I’m still in my apartment. I just sent an incredibly difficult text to someone and I want to throw up! Lately, I’ve been finding myself in situations that feel like mini-crises, forcing me to get out of situations with people I know in a half-friendly, half-professional capacity. I hate it. I’d like to just focus on my work, but each day I spend my energy putting out small fires. Anyway, I’m still in my underwear in my room. I can hear my roommate watching Friends and I’m listening to Blue Oyster Cult.
I’m so excited not to drink tonight! I’ve recently taken a vow to stop drinking—two days ago. I hate feeling as though my body is one I can’t recognize, which was happening those mornings after I drank. It’s a terrible feeling, really, and my personality isn’t quite predisposed to drinking in moderation.
Of course, this happens every few months—this self-imposed mandate to halt drinking for reasons I say are good for my wallet and my bodily constitution, only for me to resume, like, five days later. Let’s see if this one sticks.
I send a text to my friend Thora: “Is this supposed to be, like, WELL WRITTEN?” We’re talking about Enormous Eye, of course. Because if you’re thinking, man, why the fuck am I reading about this loser’s boring-ass day, I sure as shit know this is the most boring shit of all time. I’m really sorry for that.

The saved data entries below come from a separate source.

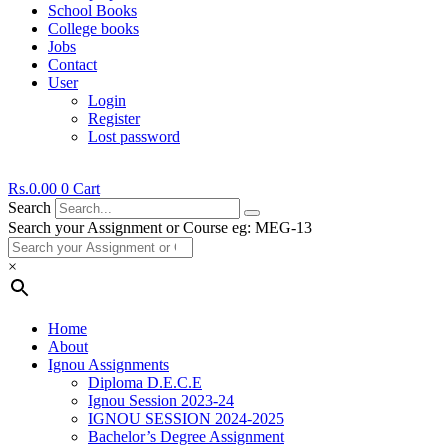
School Books
College books
Jobs
Contact
User
Login
Register
Lost password
Rs.
0.00
0
Cart
Search
Search your Assignment or Course eg: MEG-13
×
Home
About
Ignou Assignments
Diploma D.E.C.E
Ignou Session 2023-24
IGNOU SESSION 2024-2025
Bachelor’s Degree Assignment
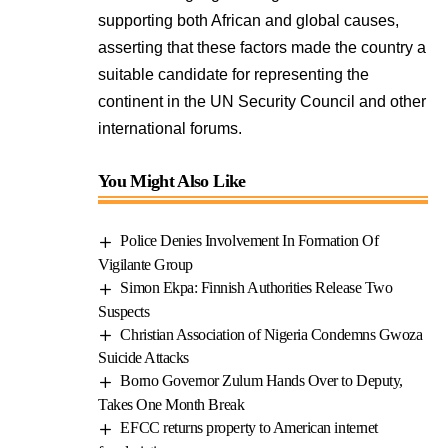
supporting both African and global causes,
asserting that these factors made the country a
suitable candidate for representing the
continent in the UN Security Council and other
international forums.
You Might Also Like
Police Denies Involvement In Formation Of
Vigilante Group
Simon Ekpa: Finnish Authorities Release Two
Suspects
Christian Association of Nigeria Condemns Gwoza
Suicide Attacks
Borno Governor Zulum Hands Over to Deputy,
Takes One Month Break
EFCC returns property to American internet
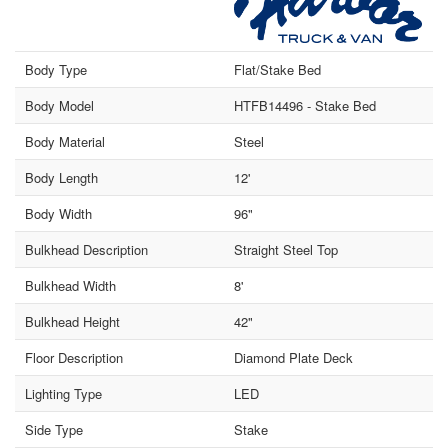
Body Type
Flat/Stake Bed
Body Model
HTFB14496 - Stake Bed
Body Material
Steel
Body Length
12'
Body Width
96"
Bulkhead Description
Straight Steel Top
Bulkhead Width
8'
Bulkhead Height
42"
Floor Description
Diamond Plate Deck
Lighting Type
LED
Side Type
Stake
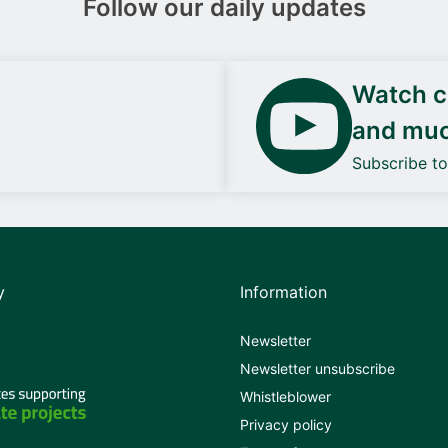
Follow our daily updates
Watch ca
and mu
Subscribe t
y
Information
Newsletter
Newsletter unsubscribe
Whistleblower
Privacy policy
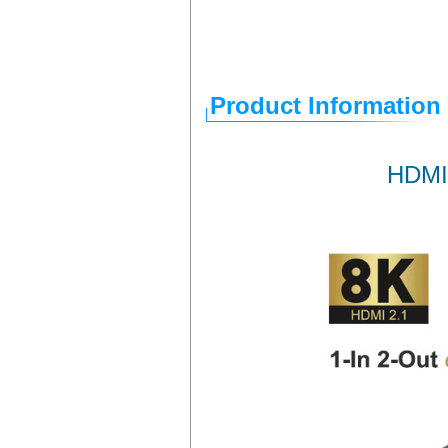
Product Information
HDMI 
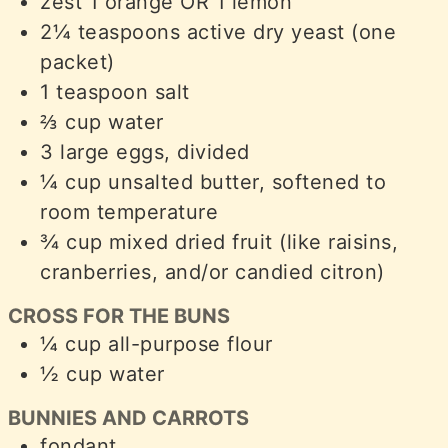
zest
1 orange OR 1 lemon
2¼
teaspoons
active dry yeast (one
packet)
1
teaspoon
salt
⅔
cup
water
3
large eggs, divided
¼
cup
unsalted butter, softened to
room temperature
¾
cup
mixed dried fruit (like raisins,
cranberries, and/or candied citron)
CROSS FOR THE BUNS
¼
cup
all-purpose flour
½
cup
water
BUNNIES AND CARROTS
fondant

Wow, incredible news: I’m done transcribing. I can’t imagine anyone who could possibly give a shit about this, but here I am.
6:36, my kitchen
Well, shit. Still in the apartment. Heated up my leftovers from lunch. My roommate’s cleaning the bathroom because I cleaned the rest of the apartment. I’m sitting at our kitchen island on this high, garish red chair I inherited from my former roommate. I’m scrolling Twitter and I just learned that VS Naipaul died. Huh! I’m switching my trends from New York to India to London to see if he’s trending anywhere. Nowhere!

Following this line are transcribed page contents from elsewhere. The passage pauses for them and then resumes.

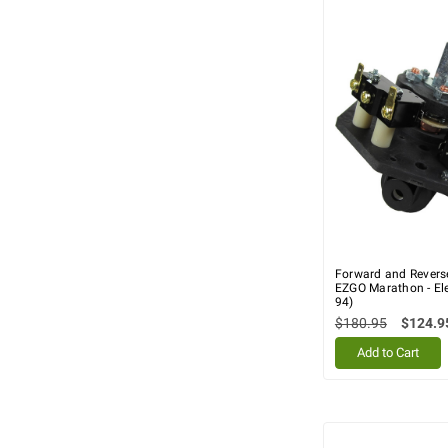
Forward and Revers
EZGO Marathon - Ele
94)
$180.95
$124.9
Add to Cart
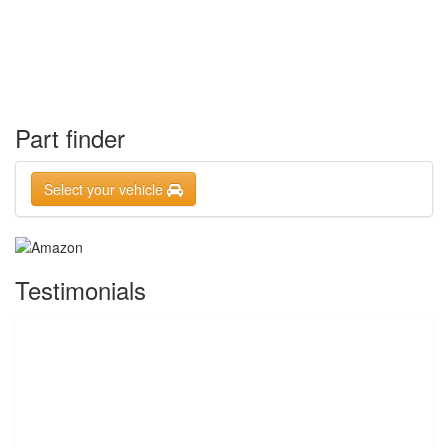
Part finder
Select your vehicle
Testimonials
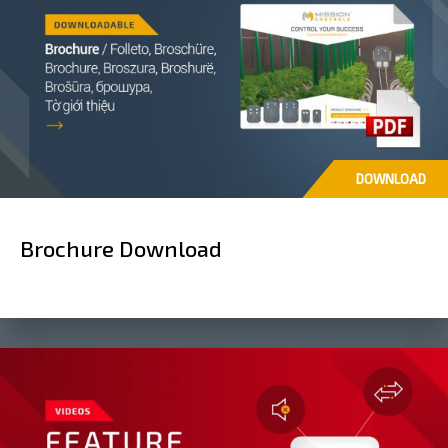
DOWNLOAD
Brochure Download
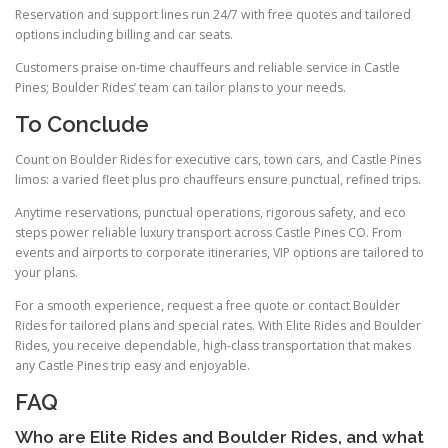
Reservation and support lines run 24/7 with free quotes and tailored
options including billing and car seats.
Customers praise on-time chauffeurs and reliable service in Castle
Pines; Boulder Rides’ team can tailor plans to your needs.
To Conclude
Count on Boulder Rides for executive cars, town cars, and Castle Pines
limos: a varied fleet plus pro chauffeurs ensure punctual, refined trips.
Anytime reservations, punctual operations, rigorous safety, and eco
steps power reliable luxury transport across Castle Pines CO. From
events and airports to corporate itineraries, VIP options are tailored to
your plans.
For a smooth experience, request a free quote or contact Boulder
Rides for tailored plans and special rates. With Elite Rides and Boulder
Rides, you receive dependable, high-class transportation that makes
any Castle Pines trip easy and enjoyable.
FAQ
Who are Elite Rides and Boulder Rides, and what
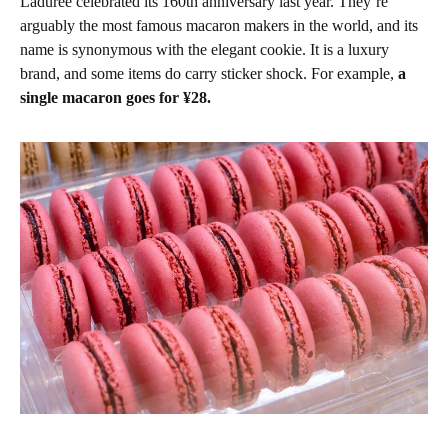
Ladurée celebrated its 160th anniversary last year. They’re
arguably the most famous macaron makers in the world, and its
name is synonymous with the elegant cookie. It is a luxury
brand, and some items do carry sticker shock. For example,
a
single macaron goes for ¥28.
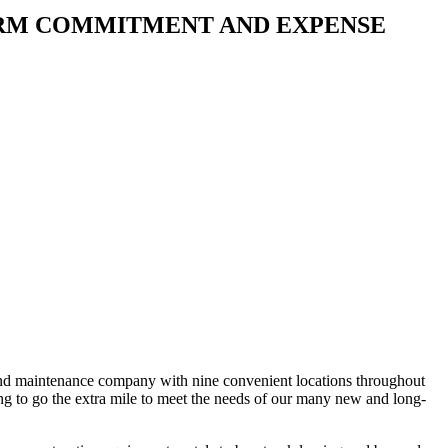
ERM COMMITMENT AND EXPENSE
 and maintenance company with nine convenient locations throughout
g to go the extra mile to meet the needs of our many new and long-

It’s been, like, four hours since lunch and this soup has aged poorly! So muddy. (Yeah, I’m a food writer.) I’m very upset.
Seeing the Naipaul tweets roll in. Exciting.

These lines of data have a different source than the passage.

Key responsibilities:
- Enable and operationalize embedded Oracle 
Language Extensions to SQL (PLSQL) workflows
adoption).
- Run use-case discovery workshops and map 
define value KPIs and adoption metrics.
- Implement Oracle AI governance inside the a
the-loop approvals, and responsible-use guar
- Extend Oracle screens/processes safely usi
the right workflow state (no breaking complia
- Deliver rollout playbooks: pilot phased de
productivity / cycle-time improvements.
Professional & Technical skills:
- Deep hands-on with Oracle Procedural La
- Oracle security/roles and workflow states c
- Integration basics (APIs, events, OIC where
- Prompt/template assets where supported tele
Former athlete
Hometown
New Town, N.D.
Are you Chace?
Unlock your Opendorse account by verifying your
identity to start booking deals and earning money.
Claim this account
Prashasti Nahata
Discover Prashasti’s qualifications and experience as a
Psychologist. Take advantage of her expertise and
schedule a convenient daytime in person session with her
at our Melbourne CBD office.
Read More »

He abused his mistress, allegedly. What a dick! Rest in peace!
8:01, back in my bedroom
Currently reading “A Collection of the Worst Things V.S. Naipaul Has Ever Said,” a predictably terrible list.
Making some headway on this fucking fatberg of a piece while listening to ‘I Know There’s Something Going On’ by Frida. This isn’t as good a song as I remember. Disappointing.
Listening to ‘Do You Know Where You’re Going To’ from Mahogany, a movie I read a particularly salacious blind item about recently. I’ve only recently unblocked my go-to blind item site from this extension I recently downloaded called “Blocksite.” I figured that reading the site was corrupting my brain. I’m not sure why I unblocked it, but I’ve certainly been feeling more irritable now that I read it regularly.
Just FaceTimed my mom, like I do every night, only it’s different this time because she’s visiting my aunt in Texas! It was totally lovely seeing their faces. I wish I were there.
12:06, my bed
Shit! Forgot about this. Didn’t this suck? I think I might be able to turn this piece in tomorrow without dying; I’ve made good progress, and I’m beginning to see it with clearer eyes. I hope I’ll sleep tonight. My flight’s on Monday, and I historically can’t sleep the night before flights. I’m not sure if I’ll even try to fall asleep tomorrow. This almost guarantees that I’ll be wandering through EWR like some tiny zombie wearing a baseball cap. There’s no meaningful way to end this. I’ve had a boring Saturday, but hey, here it fucking is.